Salient to Investors:
Lower-rated issuers are benefiting as sinking yields spur investors to stomach more risk.
Debt sold by Illinois issuers is rallying the most in 20 months despite a warning that the state’s pensions may run out of money and drain funding from education, infrastructure and local aid. Moody’s said debt-holders are taking the risk because of their confidence in getting repaid. Fidelity Investments said Illinois is one of seven states with the strongest legal provisions for paying debt service on its general obligations – only South Carolina, Minnesota, Utah, Missouri, Texas and Virginia have equal to or better safeguards. No state has missed payments since Arkansas in 1933.

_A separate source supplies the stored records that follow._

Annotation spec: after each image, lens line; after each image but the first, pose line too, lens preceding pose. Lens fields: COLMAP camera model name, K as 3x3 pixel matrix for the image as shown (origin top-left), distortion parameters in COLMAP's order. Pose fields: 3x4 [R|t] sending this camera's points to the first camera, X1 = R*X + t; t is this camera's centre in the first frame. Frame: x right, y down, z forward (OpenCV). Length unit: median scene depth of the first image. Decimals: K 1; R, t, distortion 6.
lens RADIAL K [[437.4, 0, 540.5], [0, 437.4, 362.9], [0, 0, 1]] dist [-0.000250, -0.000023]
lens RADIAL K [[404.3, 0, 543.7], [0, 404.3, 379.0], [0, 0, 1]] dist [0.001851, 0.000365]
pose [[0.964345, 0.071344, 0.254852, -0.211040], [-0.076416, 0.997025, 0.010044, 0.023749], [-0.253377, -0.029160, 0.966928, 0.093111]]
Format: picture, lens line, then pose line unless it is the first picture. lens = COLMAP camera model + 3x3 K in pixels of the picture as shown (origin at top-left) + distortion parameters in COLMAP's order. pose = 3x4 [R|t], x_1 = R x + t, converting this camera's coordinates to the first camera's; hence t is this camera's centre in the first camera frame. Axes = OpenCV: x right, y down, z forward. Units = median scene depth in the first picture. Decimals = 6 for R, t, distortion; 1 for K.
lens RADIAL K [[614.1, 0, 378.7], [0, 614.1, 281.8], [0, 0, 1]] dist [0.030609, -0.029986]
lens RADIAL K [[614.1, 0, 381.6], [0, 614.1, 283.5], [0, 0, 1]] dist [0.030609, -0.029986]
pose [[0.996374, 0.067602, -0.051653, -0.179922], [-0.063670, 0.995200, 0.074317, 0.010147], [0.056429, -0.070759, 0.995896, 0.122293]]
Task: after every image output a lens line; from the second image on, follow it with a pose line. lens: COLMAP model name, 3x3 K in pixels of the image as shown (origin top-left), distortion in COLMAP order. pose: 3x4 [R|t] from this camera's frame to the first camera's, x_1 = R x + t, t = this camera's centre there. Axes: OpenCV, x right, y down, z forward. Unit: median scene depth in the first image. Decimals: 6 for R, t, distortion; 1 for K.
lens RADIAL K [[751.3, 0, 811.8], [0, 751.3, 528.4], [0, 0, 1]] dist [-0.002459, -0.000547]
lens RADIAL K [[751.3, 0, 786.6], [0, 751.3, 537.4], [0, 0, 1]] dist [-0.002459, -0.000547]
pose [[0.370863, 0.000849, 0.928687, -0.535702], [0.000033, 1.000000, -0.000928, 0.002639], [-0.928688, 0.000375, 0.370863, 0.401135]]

Paul Volcker, Richard Ravitch et al said Illinois’ pensions are destined for insolvency and may absorb a quarter of the state’s budget in 2015. Their report said the culture of budget gimmickry and short-sightedness pushes costs off to the future, but eventually will be impossible and retirees may lose their pensions as the funds dwindle.
Richard Ciccarone at McDonnell Investment Management LLC said Illinois’ pension deficit and backlog of $8 billion in unpaid bills mean its fiscal prospects may deteriorate further.
Matt Fabian at Municipal Market Advisors said some investors can’t get enough Illinois bonds because they’re cheap, and the risk of non-payment is miniscule.